Uniting Church president Stuart McMillan has offered a greeting in the Yolgnu language in celebration of NAIDOC Week.
This year’s NAIDOC Week theme – Our Languages Matter – recognises the essential role Indigenous languages play in shaping the cultural identity and spirituality of First Peoples.
Prior to colonisation, more than 250 Indigenous language groups were spoken throughout the continent. Today only 120 of those languages are still spoken and many are at risk of being lost as elders pass on.
Mr McMillan worked with First Peoples for more than four decades in the Northern Territory prior to becoming president of the Uniting Church.
After 10 years in the Territory, Mr McMillan realised that not being able to speak with Aboriginal people in their own language was holding him back from deeper relationships.
“I realised they could not communicate at a deep level what they needed to with me and likewise I could not with them,” he said.
While working as the General Manager of the Arnhem Land Progress Association (ALPA), he stood down and began an intensive course of study in the Yolngu language.
“Learning language was the key that unlocked a deeper intellectual engagement with First Peoples. It has expanded my world-view exponentially,” Mr McMillan said.
“Importantly, this new engagement with First Peoples helped me to understand the concepts of communal land ownership which were fundamental to lands rights cases being submitted at the time.
“Significantly, I was able to support Rev Dr Wan’kal (Djiniyini) Gondarra OAM and others in submitting the full implications of Native Title arising from the Wik Peoples v Queensland case to then Prime Minister Paul Keating.”
Mr McMillan was eventually adopted into the Gupapuyngu clan of the Yolngu nation and given the skin name ‘bulany’, which means red kangaroo.

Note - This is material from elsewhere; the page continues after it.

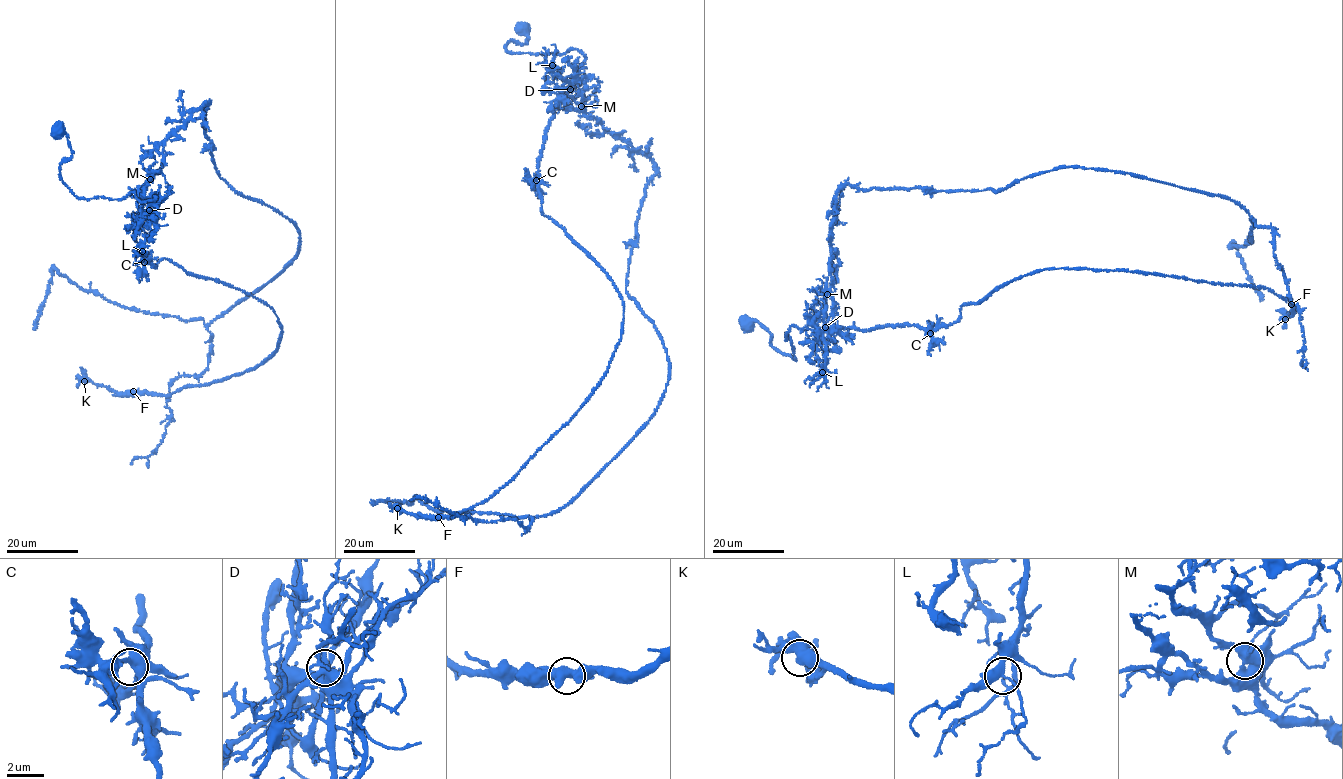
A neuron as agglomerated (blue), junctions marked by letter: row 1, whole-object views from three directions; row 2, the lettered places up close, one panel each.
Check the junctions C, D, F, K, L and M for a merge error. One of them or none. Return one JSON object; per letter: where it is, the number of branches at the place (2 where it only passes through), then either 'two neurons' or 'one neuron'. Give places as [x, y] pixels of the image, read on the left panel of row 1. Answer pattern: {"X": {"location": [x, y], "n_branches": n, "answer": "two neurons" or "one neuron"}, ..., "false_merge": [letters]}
{"C": {"location": [144, 262], "n_branches": 3, "answer": "one neuron"}, "D": {"location": [149, 210], "n_branches": 3, "answer": "one neuron"}, "F": {"location": [133, 391], "n_branches": 4, "answer": "one neuron"}, "K": {"location": [84, 381], "n_branches": 3, "answer": "one neuron"}, "L": {"location": [142, 251], "n_branches": 3, "answer": "one neuron"}, "M": {"location": [150, 179], "n_branches": 3, "answer": "two neurons"}, "false_merge": ["M"]}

“All First Peoples languages are life-giving – yours, mine, everyone’s,” Mr McMillan said in the short video.
“This week, all First Peoples stand strong in heart, mind, soul and spirit.”
The message was filmed in front of the painting given in 1994 by the Uniting Aboriginal and Islander Christian Congress (UAICC) to mark the covenant entered into with the Uniting Church in Australia.
“God is bound in a relationship with people in a covenantal relationship. In a similar way, First Nation Peoples and Second Peoples of the Uniting Church seek to be bound in covenant with each other and with God so that we may contribute to a more just church and nation,” Mr McMillan said.
“As the Uniting Church currently has a conversation seeking to understand more deeply what recognising the sovereignty of First Peoples would mean for the practises of our Church, we also seek to renew our covenant with our indigenous brothers and sisters.
“One of the ways we can demonstrate this commitment is by encouraging and enabling the use of First People’s Languages in our worship, meetings and theological education faculties and supporting national efforts to preserve indigenous languages.”
Narana Aboriginal and Cultural Centre will experience one of its busiest periods of the year as it hosts school holiday events to coincide with NAIDOC Week.
Visitors can join in daily ‘Experience Narana’ guided tours where they can learn about Indigenous artefacts, meet Narana’s emus and wallabies and discover how to throw a boomerang.
Groups are limited to 20 people per session so participants are encouraged to book beforehand by contacting firstname.lastname@example.org
The Uniting Aboriginal and Islander Christian Congress have also published worship resources to help congregations recognise and celebrate NAIDOC Week.